DON’T FORGET SHAWKAN
This Tweet was also published in his name in April:
— Mahmoud Abou Zeid (@ShawkanZeid) April 23, 2016
Two years and several months without hearing charges, which is Shawkan’s situation, is ludicrous, of course, but it also goes against international norms and even Egyptian law itself. As Amnesty International reports, “The Egyptian Code of Criminal Procedures in its article 143 limits pre-trial detention to up to two years and orders the immediate release of a detainee if not sentenced within that period.”
Thus, two days before his second anniversary in prison, Shawkan and some 400 others had their cases referred to criminal court, but his lawyers (and, I presume, the lawyers of all the hundreds of others) learned about this development after the fact. Thus, none of the individuals were able to mount a defense.
It could be said that Egyptian officials were paying sarcastic lip service to the country’s own laws about a two-year maximum before hearing charges. Egypt officially played by its own rules of not detaining these individuals beyond two years each, but unofficially, by not informing the individuals or their representatives of the cases against them, Egypt is playing a shell game with these lives. Shawkan faces charges, it is believed, of being a member of the Muslim Brotherhood, of possessing firearms, and of murder. The phrase, “it is believed,” is more important than whatever the charges may be.
It is known that, back in 2013, Shawkan was questioned without a defense lawyer present. In letters, he describes what he has faced and is still confronted with: he was beaten several times in jail, was kept in an overcrowded detention chamber, was kept outdoors in the summer heat. He reported in April 2015 that he had been “kept like an animal.” In August, after his case was referred to criminal court, he was moved to Tora Prison, so the conditions he has faced for these last few months have actually declined in quality. In Egypt there is no difference in treatment between a person convicted and a person yet to hear the charges against him.
To make matters worse, Shawkan learned before his arrest that he is ill with Hepatitis C and he has been denied his medications or any medical care.

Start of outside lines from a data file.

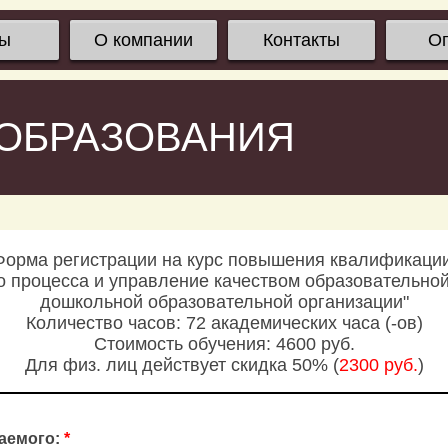
сы
О компании
Контакты
О
 ОБРАЗОВАНИЯ
Форма регистрации на курс повышения квалификации
о процесса и управление качеством образовательно
дошкольной образовательной организации"
Количество часов: 72 академических часа (-ов)
Стоимость обучения: 4600 руб.
Для физ. лиц действует скидка 50% (
2300 руб.
)
аемого:
*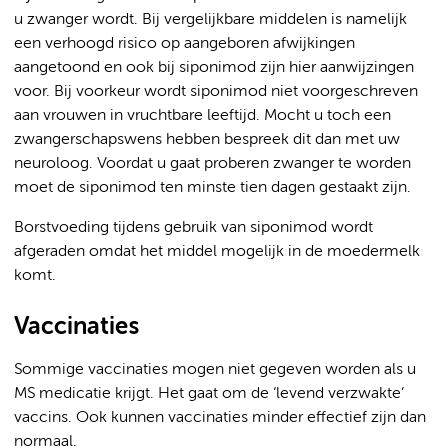
u zwanger wordt. Bij vergelijkbare middelen is namelijk
een verhoogd risico op aangeboren afwijkingen
aangetoond en ook bij siponimod zijn hier aanwijzingen
voor. Bij voorkeur wordt siponimod niet voorgeschreven
aan vrouwen in vruchtbare leeftijd. Mocht u toch een
zwangerschapswens hebben bespreek dit dan met uw
neuroloog. Voordat u gaat proberen zwanger te worden
moet de siponimod ten minste tien dagen gestaakt zijn.
Borstvoeding tijdens gebruik van siponimod wordt
afgeraden omdat het middel mogelijk in de moedermelk
komt.
Vaccinaties
Sommige vaccinaties mogen niet gegeven worden als u
MS medicatie krijgt. Het gaat om de ‘levend verzwakte’
vaccins. Ook kunnen vaccinaties minder effectief zijn dan
normaal.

President al-Sisi’s government has all but openly declared war against journalists. For a legal system, any legal system in any country, to loudly ignore evidence that it has wrongly detained a person, to contravene legal norms in every country by refusing to offer that person’s defense team any information about what the accusations are he is facing, much less to deny that individual basic humane treatment … well, those actions do not even meet the not very high standards of a nation’s rules of engagement during wartime. We treat opponents on a battlefield better than President al-Sisi treats detainees, especially journalists who have been arrested. (My nation does not have the cleanest of hands in treatment of detainees.)

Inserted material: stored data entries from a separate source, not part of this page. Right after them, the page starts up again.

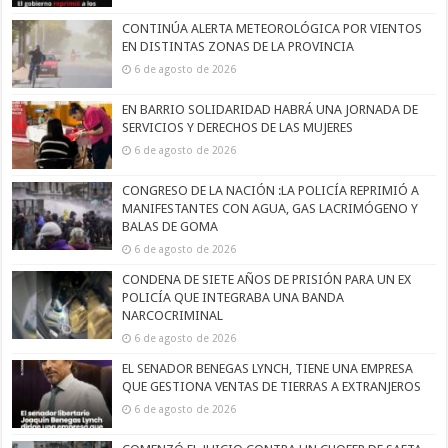
CONTINÚA ALERTA METEOROLÓGICA POR VIENTOS
EN DISTINTAS ZONAS DE LA PROVINCIA
6 de agosto de 2026
EN BARRIO SOLIDARIDAD HABRÁ UNA JORNADA DE
SERVICIOS Y DERECHOS DE LAS MUJERES
6 de agosto de 2026
CONGRESO DE LA NACIÓN :LA POLICÍA REPRIMIÓ A
MANIFESTANTES CON AGUA, GAS LACRIMÓGENO Y
BALAS DE GOMA
6 de agosto de 2026
CONDENA DE SIETE AÑOS DE PRISIÓN PARA UN EX
POLICÍA QUE INTEGRABA UNA BANDA
NARCOCRIMINAL
6 de agosto de 2026
EL SENADOR BENEGAS LYNCH, TIENE UNA EMPRESA
QUE GESTIONA VENTAS DE TIERRAS A EXTRANJEROS
6 de agosto de 2026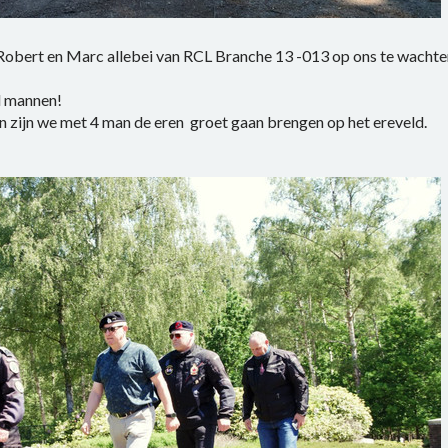
 Robert en Marc allebei van RCL Branche 13 -013 op ons te wachte
d mannen!
n zijn we met 4 man de eren groet gaan brengen op het ereveld.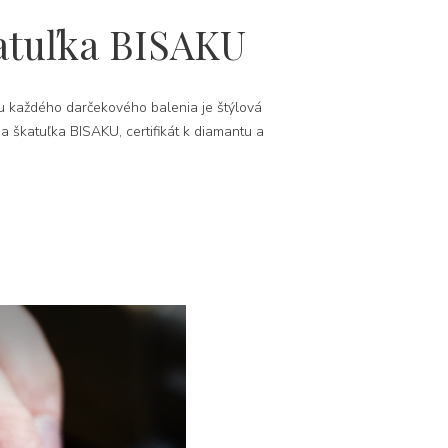
atuľka BISAKU
 každého darčekového balenia je štýlová
na škatuľka BISAKU, certifikát k diamantu a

Here is a sample of Shawkan’s work, taken from the more than 2000 photos available on his Demotix portfolio:
He is good at what he does. He should be free to continue doing it.
* * * *
I have written and published about five other columns detailing Shawkan’s plight. At the end of 2015, the Committee to Protect Journalists counted 199 journalists in prisons around the world: none are facing legitimate charges; all were arrested, like Shawkan, for doing their jobs.